The income limits are higher with more children but cut out completely at $1400 a week with one child, $1600 with two, and $1800 with three or more children. Fulltime work would push the total of Sara and Gareth Jones' incomes over the limit.
In 2012 only 37,237 children received the subsidy, less than a fifth of the 196,500 children enrolled in preschool education and care.
Family tax credits
Low-income working families can get up to $152 a week from family tax credits with one child, $217 with two children and more with larger families. But the credits are reduced by 21.25c for every dollar the family earn above $700 a week before tax.
The Joneses get $100 a week in family tax credits as long as Mr Jones is the sole income-earner, but if Mrs Jones works fulltime too they will get nothing.
Housing subsidies
Low-income families can also get an accommodation supplement of up to $165 a week in West and South Auckland, Tauranga, Wellington, Nelson and Queenstown. The limit is more in central and north Auckland, and less elsewhere.
But this is reduced by 25c for every dollar the family earn above $581 a week for a couple with children, cutting out at $1241 a week. Mr Jones' income as a welder puts the couple just over the limit even on one income, but almost 290,000 households received the subsidy in June and would lose most or all of it if both parents work.
Taxes
Most parents with young children pay income tax and ACC levies at either 18.76c in the dollar up to $923 a week ($48,000) or 31.26c up to $1346 ($70,000).
Those with student loans, such as Mrs Jones, also pay an extra 12c out of every dollar earned above $367 a week.
Petrol etc
Most jobs also cost money for petrol or public transport, lunches and sometimes clothing. Petrol alone would cost Mrs Jones an extra $80 a week to drive from Massey to work in Newmarket via Albany, where the family used to live and Amelia still attends school. After-school care for Amelia would add a further $15 a day, or $75 a week.
Adding it all up, even if Mrs Jones could gross $50,000 a year from fulltime nursing, the Herald estimates her family would end up less than $70 a week better off - and, she says, "I would lose time with my tiny, gorgeous baby who is only 2 months old".
The net effect is the family will look for other options, such as working only part-time and asking Mrs Jones' mother to look after the baby and collect Amelia from school one or two days a week. But that's not easy either because her mother lives in Titirangi. "So we have some really hard decisions to make," Mrs Jones says. "We haven't really come up with a solution just yet."

■ Supplied data
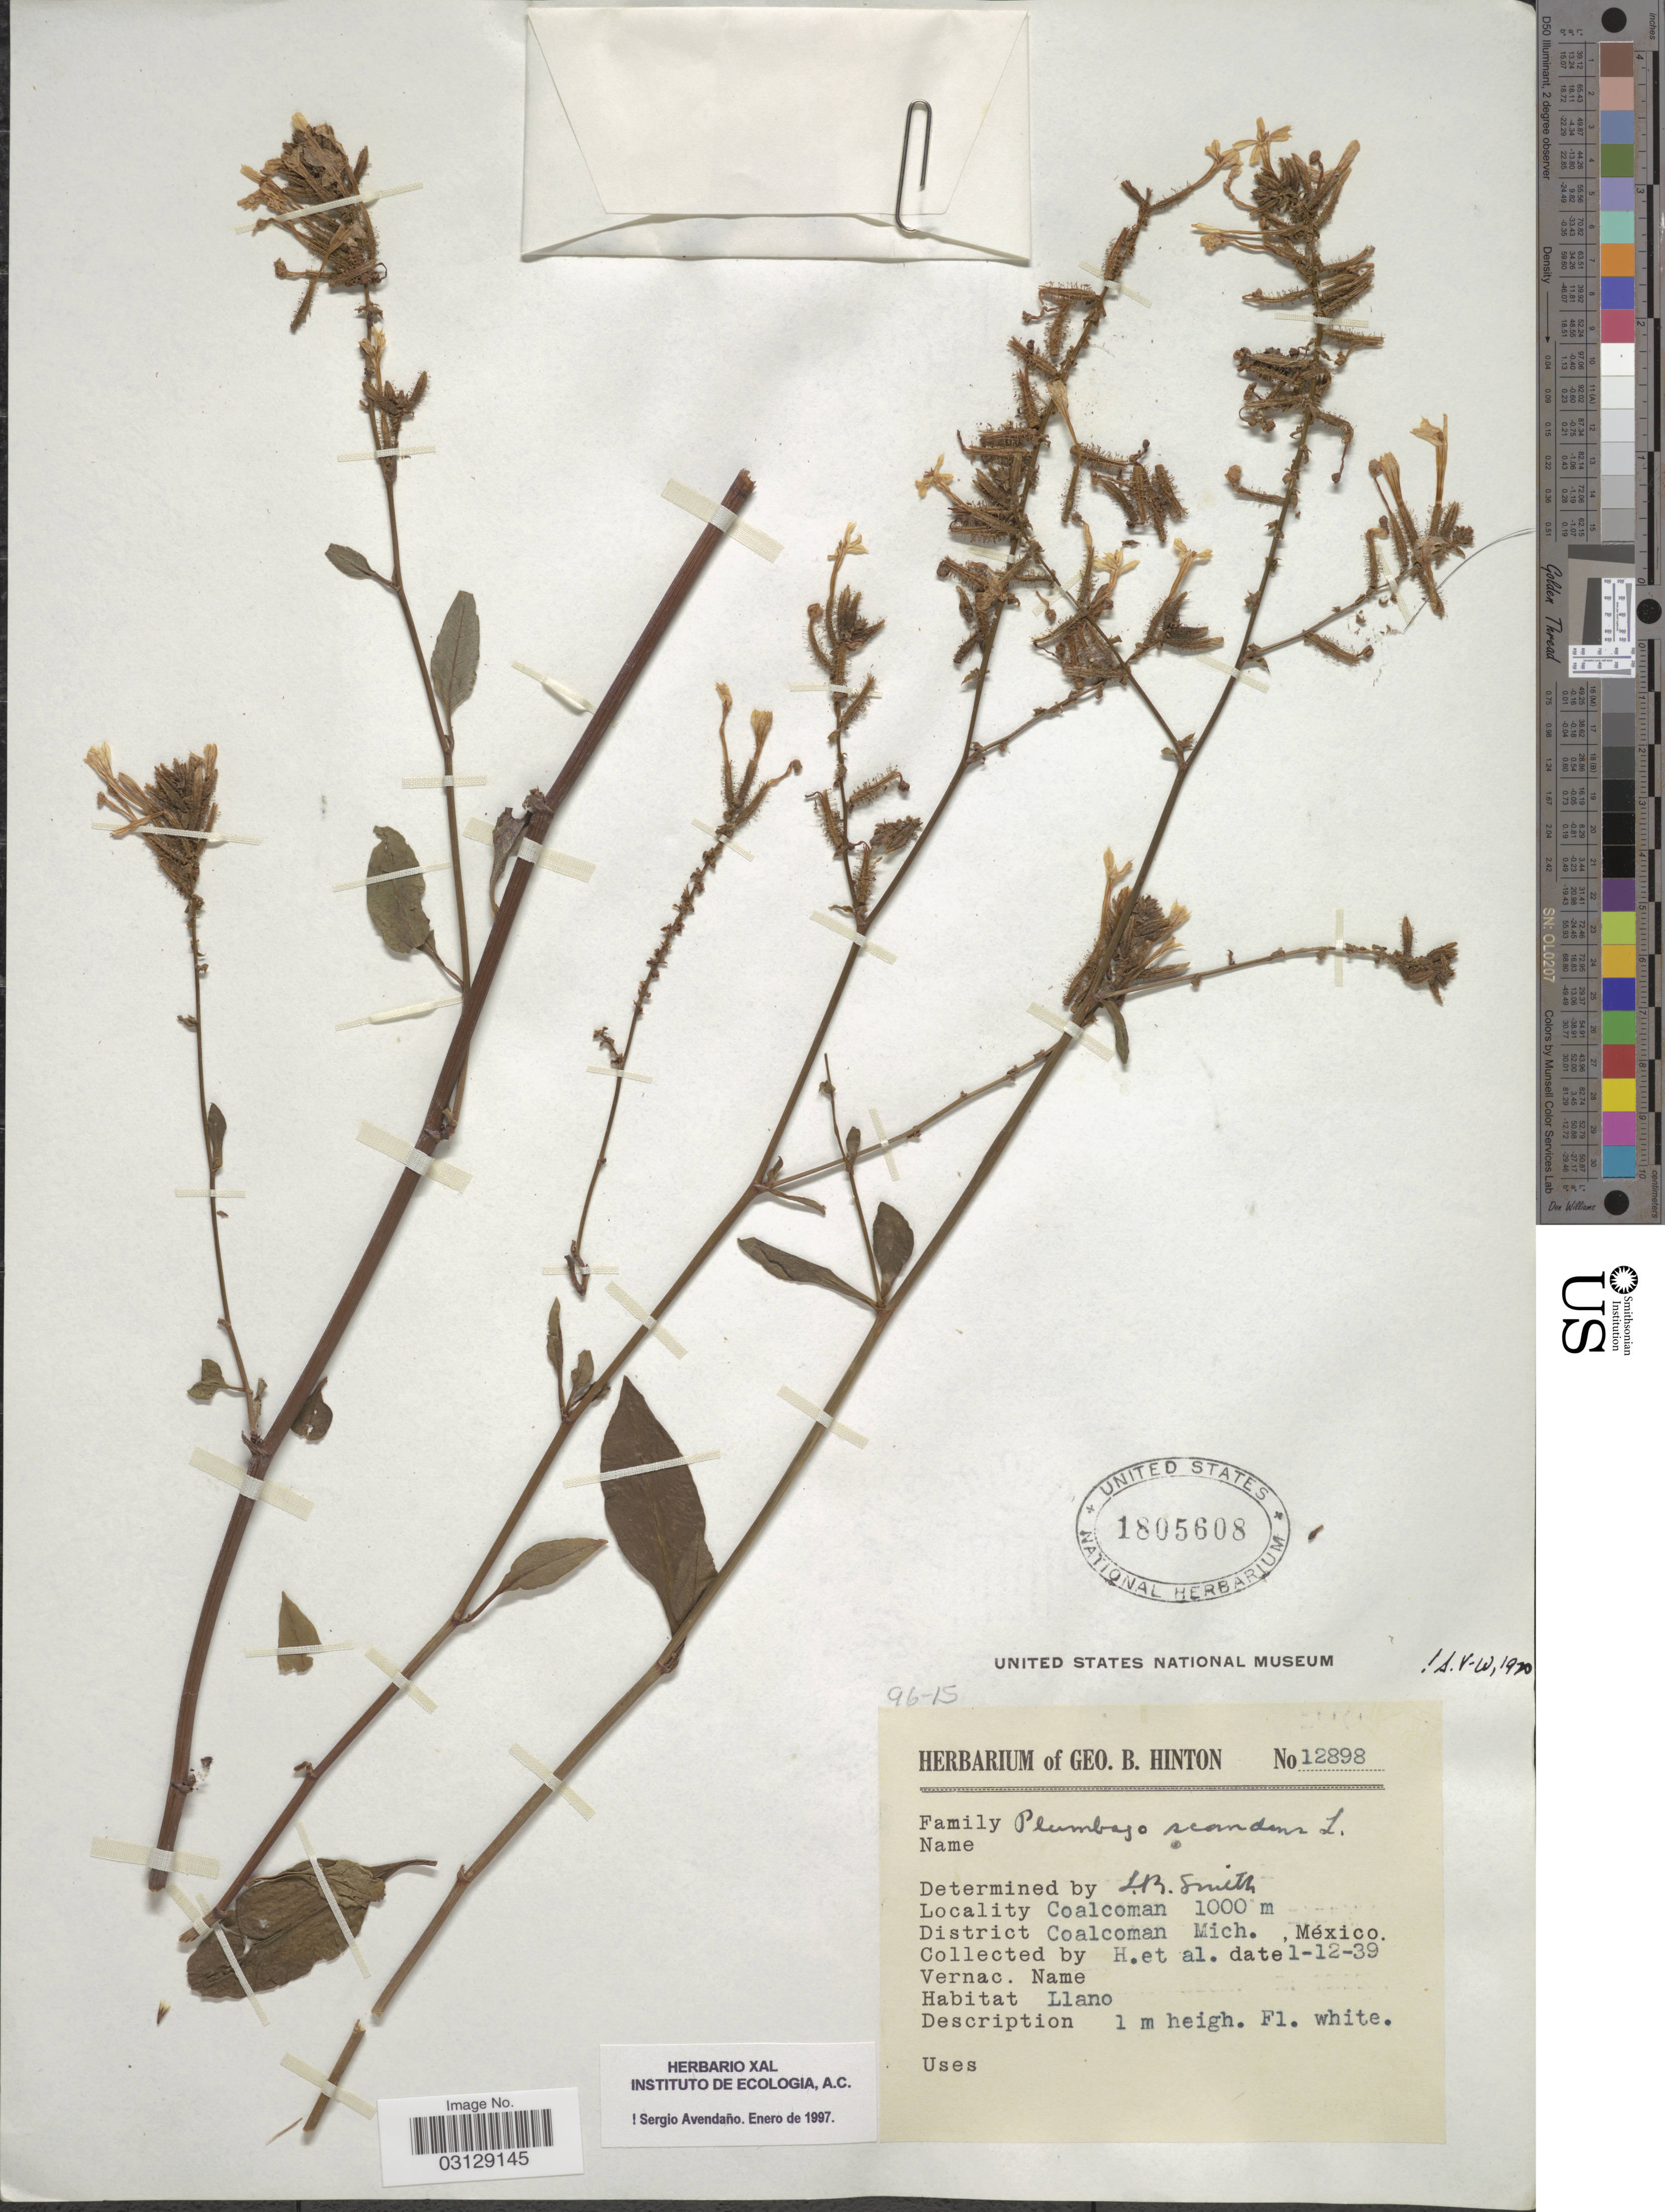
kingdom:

* * *

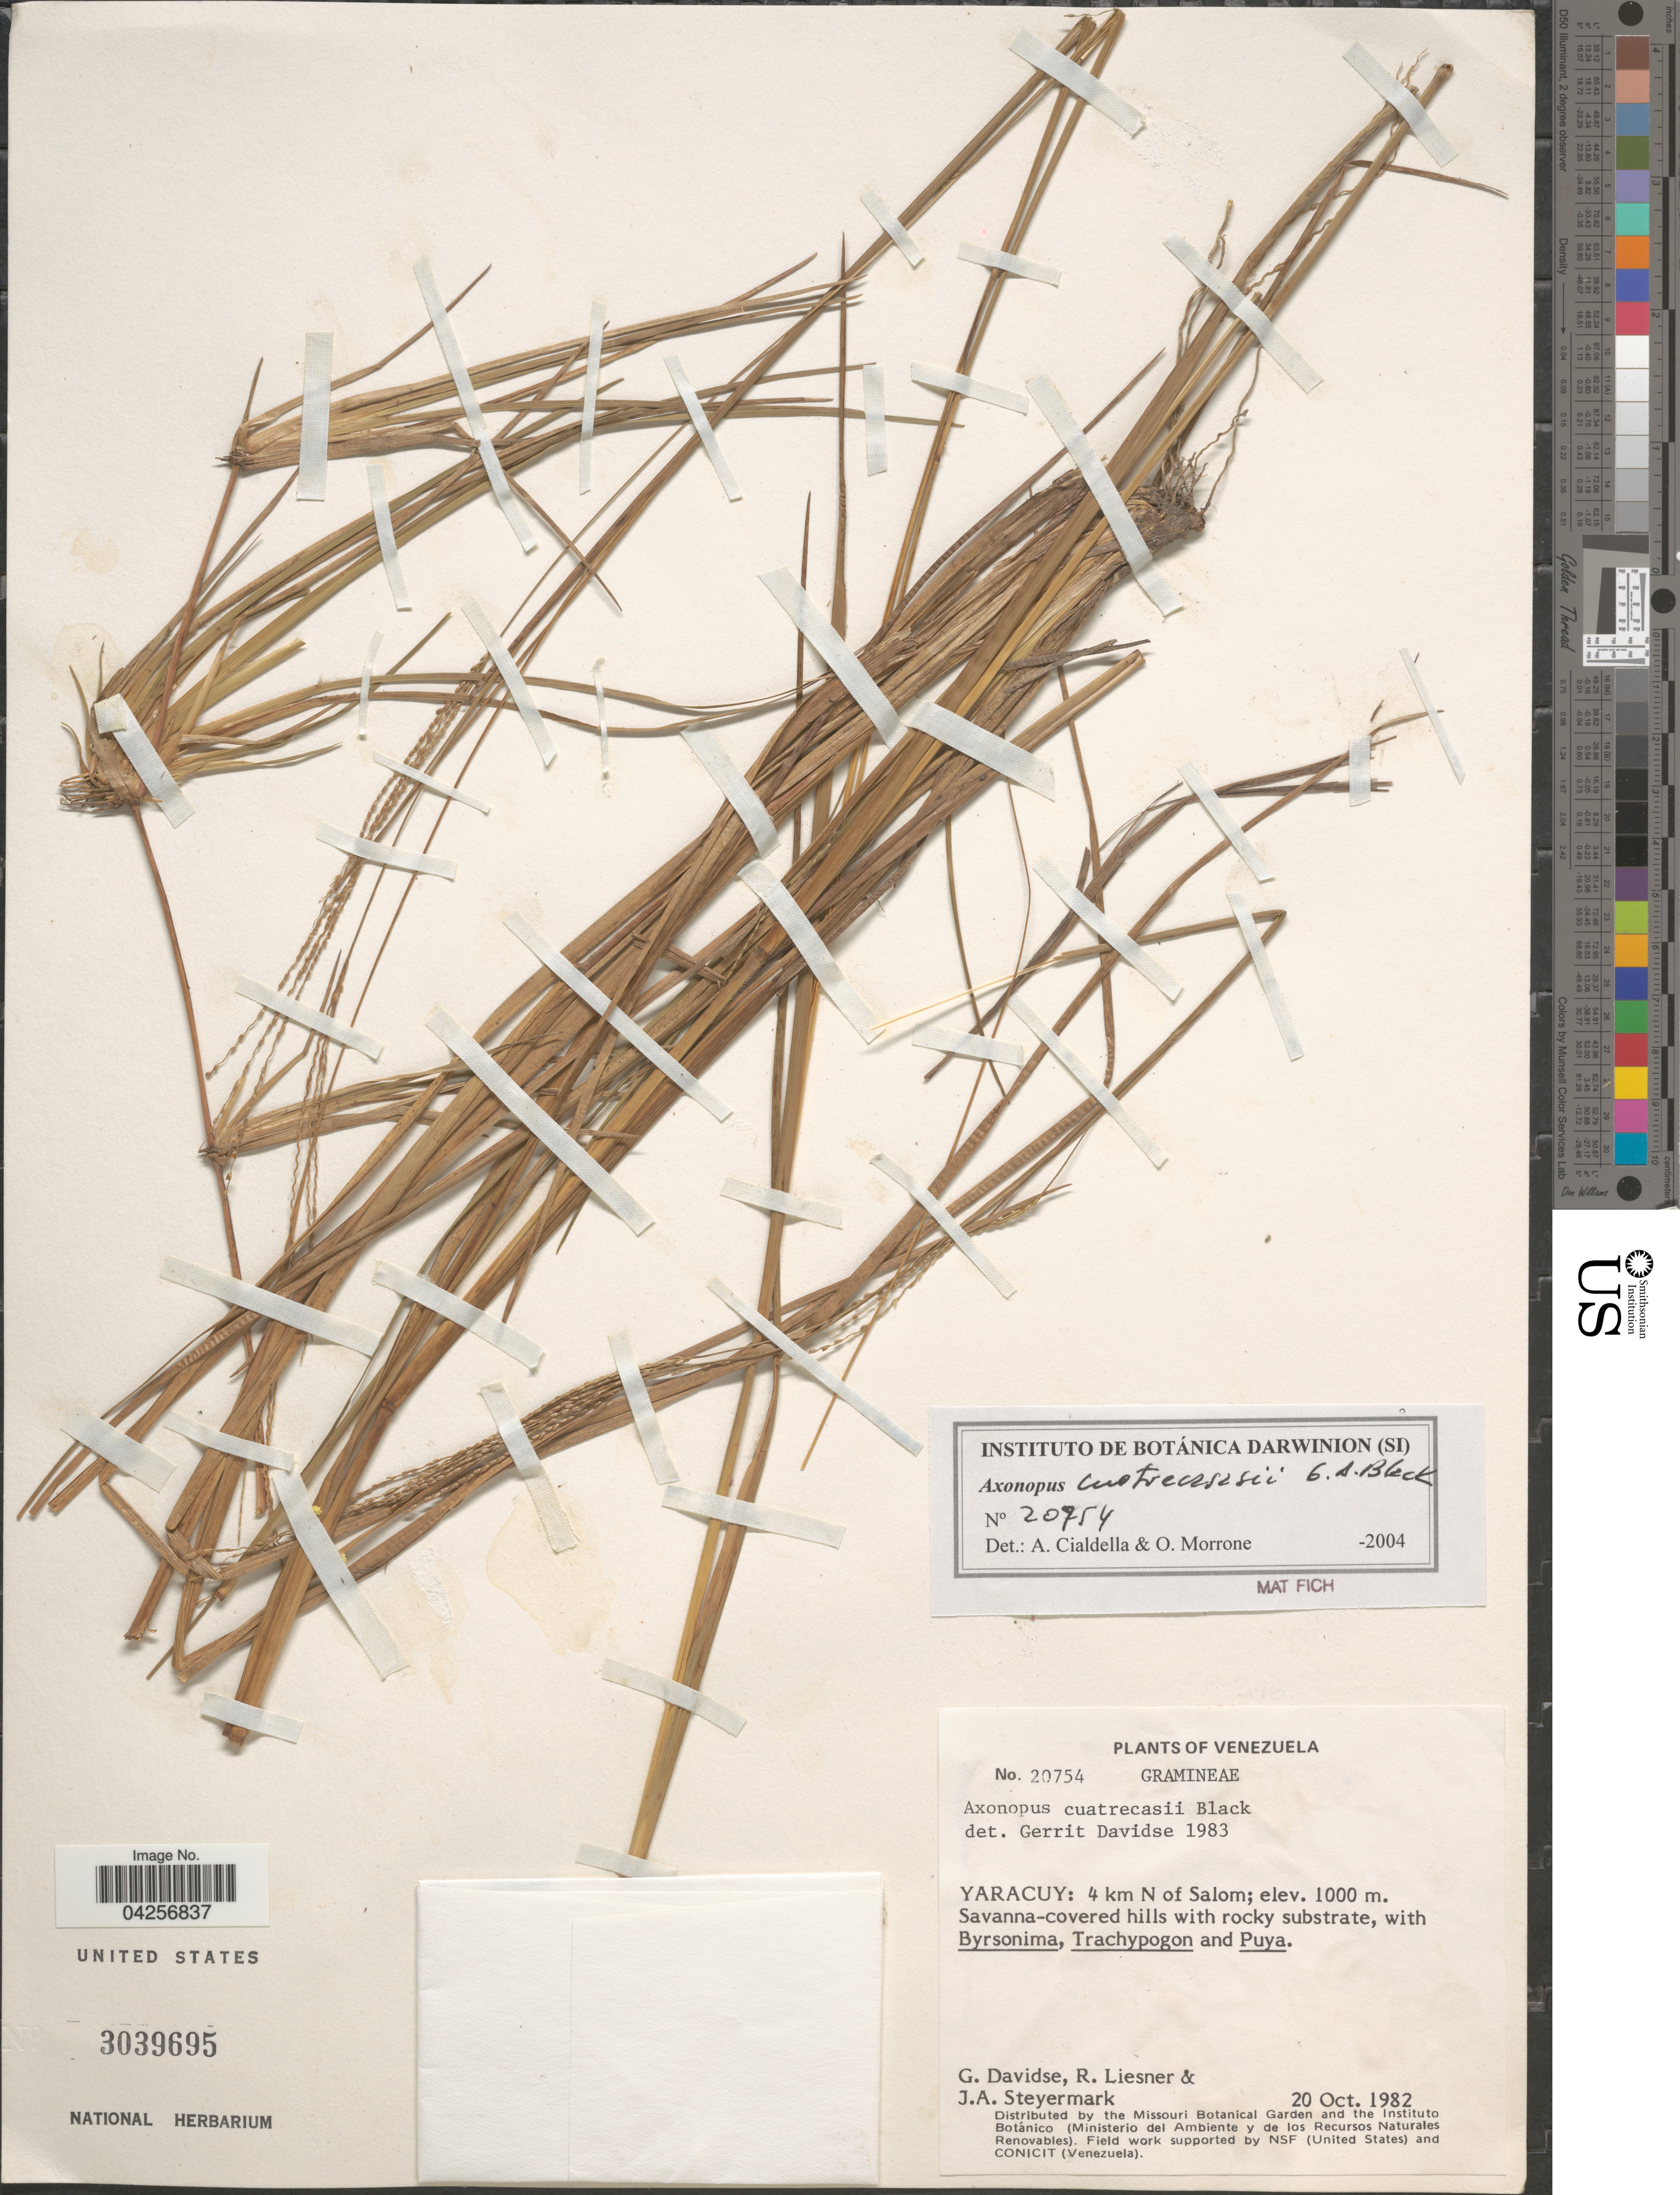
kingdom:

■ Set problem 1
According to the article on the Jones family's finances, how much would petrol alone cost Mrs Jones each week?
■ Set problem 2
Reproduce the part of the article on the Jones family's finances that starts at the words "Housing subsidies" and ends after the words "to $1346 ($70,000).".
■ Set problem 3
Continue the article on the Jones family's finances from the point where it stops.

■ Task answer 1
$80 a week.

■ Task answer 2
Housing subsidies
Low-income families can also get an accommodation supplement of up to $165 a week in West and South Auckland, Tauranga, Wellington, Nelson and Queenstown. The limit is more in central and north Auckland, and less elsewhere.
But this is reduced by 25c for every dollar the family earn above $581 a week for a couple with children, cutting out at $1241 a week. Mr Jones' income as a welder puts the couple just over the limit even on one income, but almost 290,000 households received the subsidy in June and would lose most or all of it if both parents work.
Taxes
Most parents with young children pay income tax and ACC levies at either 18.76c in the dollar up to $923 a week ($48,000) or 31.26c up to $1346 ($70,000).

■ Task answer 3
How we compare
A 2011 OECD report found that New Zealand's childcare subsidies were the most tightly targeted towards low-income families of all 30 developed nations. We are also unusual in charging income tax from the first dollar earned, so removal of the other subsidies as income rises can quickly pile up to make work hardly worth doing.
In 2012 the OECD found that a Kiwi couple with two children aged 2 and 3 where one parent earned the average wage (currently $1097 a week, or $57,058 a year) and the other earned two-thirds of the average ($731 a week) would lose 97.9c out of every extra dollar from the second earner's wage via a combination of childcare costs, reduced tax credits and subsidies, and higher taxes. (This excludes petrol and other costs).
This was the worst outcome for any of the 34 countries listed, and compared with an OECD average of 57c in the dollar. Losses were lower for Kiwi couples on lower incomes, only 75c to 76c out of every extra dollar earned, but these were still much worse than the OECD averages.
Losses for sole-parents going back to work were also above the OECD averages in New Zealand, at 94c out of every dollar for a sole parent earning half the average wage and 83c for one earning two-thirds of the average.
What can be done?
Historically, the reason we have such tightly targeted subsidies is that we have not been willing to pay higher taxes. Making the system less targeted would cost money.
Early Childhood Council chief executive Peter Reynolds advocates a radical change to fund measurable age-appropriate educational outcomes for children.
"You have all the wrong incentives in place at the moment and that encourages bureaucracy and disincentivises centres for trying to achieve decent quality for their kids," he says.
Council of Trade Unions social policy analyst Eileen Brown suggests increasing the hours and/or lowering the age for the highly subsidised "20 hours ECE" programme, and increasing paid parental leave beyond the current 16 weeks (18 weeks from next April).
Dr Farquhar of Child Forum suggests raising the income limits for the Work and Income childcare subsidy and providing publicly owned kindergartens.
Steve Thomas, a former Maxim Institute researcher who has developed a tax and welfare calculator, suggests easing the penalties on working for middle-income parents by cutting income tax rates and raising more revenue instead from higher GST or a land tax.
But Sue Wright of the Brainwave Trust says the scientific literature points to potential risks for children under 3 attending childcare away from their parents.
"This is the key time when a huge amount of brain development occurs as each child learns about the world, establishes their way of relating to others, learns how to manage stress and develops self-regulation," she says.
"That's why an attuned parent who really knows and loves their child is the very best person to provide that environment for their child."
Mrs Jones would like to be able to stay home with her baby for at least his first year.
"I'd like it to be a choice," she says. "I'd much rather be able to spend at least the first year at home with the baby. It's not fair on them being shoved out the door just because we can't afford to feed them."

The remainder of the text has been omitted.